MySQL Bugs: #86517: Tend to ER_OUT_OF_SORTMEMORY on UTF8MB4_UNICODE

Bug #86517	Tend to ER_OUT_OF_SORTMEMORY on UTF8MB4_UNICODE_CI much frequently (than UTF8MB4
Submitted:	31 May 2017 8:02	Modified:	13 Jun 2017 16:45
Reporter:	Seunguck Lee	Email Updates:
Status:	Verified	Impact on me:	None
Category:	MySQL Server: Charsets	Severity:	S3 (Non-critical)
Version:	5.7.17	OS:	Any
Assigned to:		CPU Architecture:	Any
Tags:	ER_OUT_OF_SORTMEMORY, strnxfrmlen, utf8mb4_unicode_ci

Description:
I don't know this is bug or not.
But strnxfrmlen() of UTF8MB4_UNICODE_CI column return much bigger sort length than UTF8MB4_GENERAL_CI.

For example, in my case
  strnxfrmlen() of VARCHAR(30) UTF8MB4_GENERAL_CI column return 60, 
  But strnxfrmlen() of VARCHAR(30) UTF8MB4_UNICODE_CI column return 960.

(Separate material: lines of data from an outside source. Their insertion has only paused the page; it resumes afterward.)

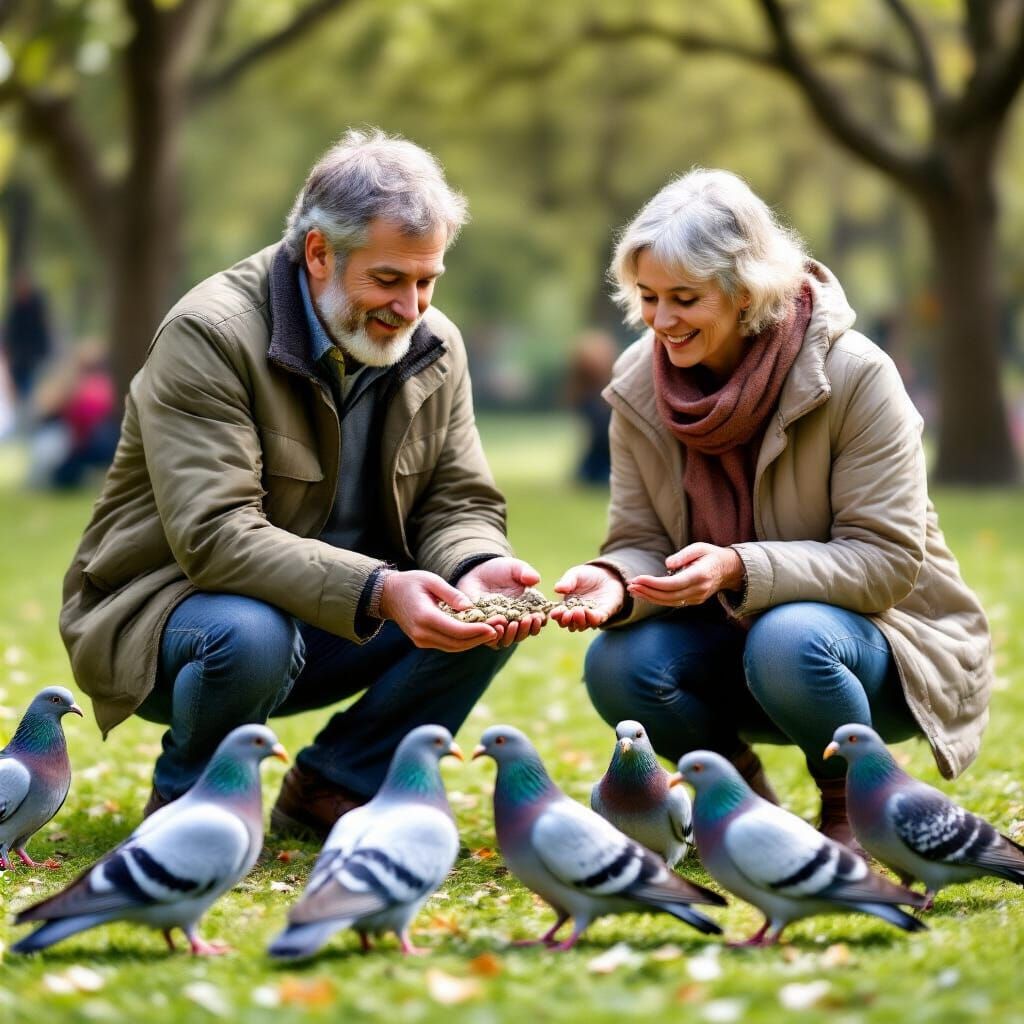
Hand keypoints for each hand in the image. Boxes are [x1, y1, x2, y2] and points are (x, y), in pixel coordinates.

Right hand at [379, 570, 498, 651]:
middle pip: (457, 643)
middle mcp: (422, 633)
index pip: (456, 630)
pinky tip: (477, 634)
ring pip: (453, 647)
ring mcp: (421, 640)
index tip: (493, 626)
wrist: (388, 595)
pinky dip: (463, 642)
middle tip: (499, 630)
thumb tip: (470, 608)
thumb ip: (451, 593)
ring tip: (492, 633)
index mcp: (424, 617)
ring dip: (473, 642)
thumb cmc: (411, 582)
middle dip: (479, 638)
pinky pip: (447, 645)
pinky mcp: (423, 642)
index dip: (476, 631)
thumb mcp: (431, 580)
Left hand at [455, 557, 545, 648]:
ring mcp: (500, 626)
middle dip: (527, 630)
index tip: (538, 616)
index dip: (539, 622)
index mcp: (527, 609)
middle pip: (524, 634)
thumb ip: (525, 572)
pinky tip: (497, 626)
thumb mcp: (514, 568)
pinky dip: (495, 636)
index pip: (538, 622)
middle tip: (526, 620)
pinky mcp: (483, 628)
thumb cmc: (499, 570)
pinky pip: (490, 639)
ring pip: (508, 640)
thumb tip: (535, 580)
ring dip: (513, 635)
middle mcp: (515, 621)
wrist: (476, 572)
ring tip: (512, 623)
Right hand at [550, 564, 624, 630]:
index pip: (559, 615)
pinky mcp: (602, 615)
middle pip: (569, 624)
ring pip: (582, 626)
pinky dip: (591, 618)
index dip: (556, 615)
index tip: (554, 613)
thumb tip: (557, 588)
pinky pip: (596, 621)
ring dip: (579, 621)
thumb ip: (567, 582)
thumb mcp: (575, 575)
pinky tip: (588, 611)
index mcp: (566, 606)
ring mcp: (589, 616)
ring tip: (578, 611)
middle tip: (567, 614)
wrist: (606, 575)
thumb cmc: (587, 576)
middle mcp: (576, 614)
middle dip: (567, 621)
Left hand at [626, 543, 743, 607]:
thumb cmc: (710, 555)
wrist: (728, 569)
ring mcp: (697, 598)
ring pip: (669, 602)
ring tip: (633, 590)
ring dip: (649, 597)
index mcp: (700, 576)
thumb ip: (683, 555)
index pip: (672, 584)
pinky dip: (657, 599)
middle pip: (668, 596)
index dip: (653, 583)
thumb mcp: (699, 548)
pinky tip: (645, 593)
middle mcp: (699, 590)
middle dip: (647, 591)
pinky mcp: (693, 601)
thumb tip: (667, 564)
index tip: (638, 579)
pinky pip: (673, 602)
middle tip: (630, 585)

So ER_OUT_OF_SORTMEMORY(1038 Out of sort memory, consider increasing server sort buffer size) is take place much frequently
Mysqld needs 16x times bigger memory space to sort when column's collation is UTF8MB4_UNICODE_CI.

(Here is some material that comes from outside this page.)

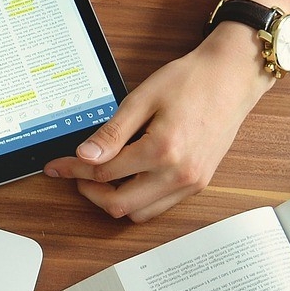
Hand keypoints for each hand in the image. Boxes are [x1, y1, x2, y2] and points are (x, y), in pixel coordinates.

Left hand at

If this is expected case, I want you add some explanation about increasing sort_buffer_size when UTF8MB4_UNICODE_CI column is used.
And still I don't understand why mysqld need 16x times more memory buffer for UTF8MB4_UNICODE_CI column to sort.

We can avoid this case with bigger sort_buffer_size, but we need to set much bigger size of sort_buffer_size to sort big varchar columns.

How to repeat:

CREATE TABLE `tab_unicode` (
  `id` bigint(20) NOT NULL AUTO_INCREMENT,
  `fd1` int(11) DEFAULT NULL,
  `fd2` varchar(30) COLLATE UTF8MB4_UNICODE_CI DEFAULT NULL,
  `fd3` varchar(30) COLLATE UTF8MB4_UNICODE_CI DEFAULT NULL,
  `fd4` varchar(40) COLLATE UTF8MB4_UNICODE_CI DEFAULT NULL,
  PRIMARY KEY (`id`)
) ENGINE=InnoDB;

CREATE TABLE `tab_general` (
  `id` bigint(20) NOT NULL AUTO_INCREMENT,
  `fd1` int(11) DEFAULT NULL,
  `fd2` varchar(30) COLLATE UTF8MB4_GENERAL_CI DEFAULT NULL,
  `fd3` varchar(30) COLLATE UTF8MB4_GENERAL_CI DEFAULT NULL,
  `fd4` varchar(40) COLLATE UTF8MB4_GENERAL_CI DEFAULT NULL,
  PRIMARY KEY (`id`)
) ENGINE=InnoDB;

insert into tab_unicode select null, ordinal_position, table_schema, table_name, column_name from information_schema.columns;
insert into tab_general select null, ordinal_position, table_schema, table_name, column_name from information_schema.columns;

set sort_buffer_size = 32*1024;
set optimizer_trace="enabled=on";

select 1 from tab_unicode order by fd2, fd3, fd4 limit 1000; -- // this query will throw ER_OUT_OF_SORTMEMORY
select 1 from tab_general order by fd2, fd3, fd4 limit 1000;

select trace from information_schema.optimizer_trace;
-- // check row_size field of json result. and compare

Or you can debug strnxfrmlen().

Suggested fix:
If this is expected case then I want you add some explanation about increasing sort_buffer_size when UTF8MB4_UNICODE_CI column is used.
If not fix it.

The strnxfrmlen function I've mentioned is here(https://github.com/mysql/mysql-server/blob/5.7/sql/filesort.cc#L2342)

Hi!

Your report is correct. Only, I re-arranged your test case so that query with _GENERAL_CI is run before the one with _UNICODE_CI. And I have debugged in the debugger. First three values are lengths for general collation and second three for the unicode collation:

(lldb) print sortorder->length
(uint) $3 = 180
2017-06-13T16:39:15.074631Z 0 [Note] InnoDB: page_cleaner: 1000ms intended loop took 13077ms. The settings might not be optimal. (flushed=0 and evicted=0, during the time.)
(lldb) print sortorder->length
(uint) $4 = 180
(lldb) print sortorder->length
(uint) $5 = 400
(lldb) print sortorder->length
(uint) $6 = 2880
(lldb) print sortorder->length
(uint) $7 = 2880
(lldb) print sortorder->length
(uint) $8 = 3200

Unrelated to the issue is that your sort buffer is too small. Please, use our default.

Verified.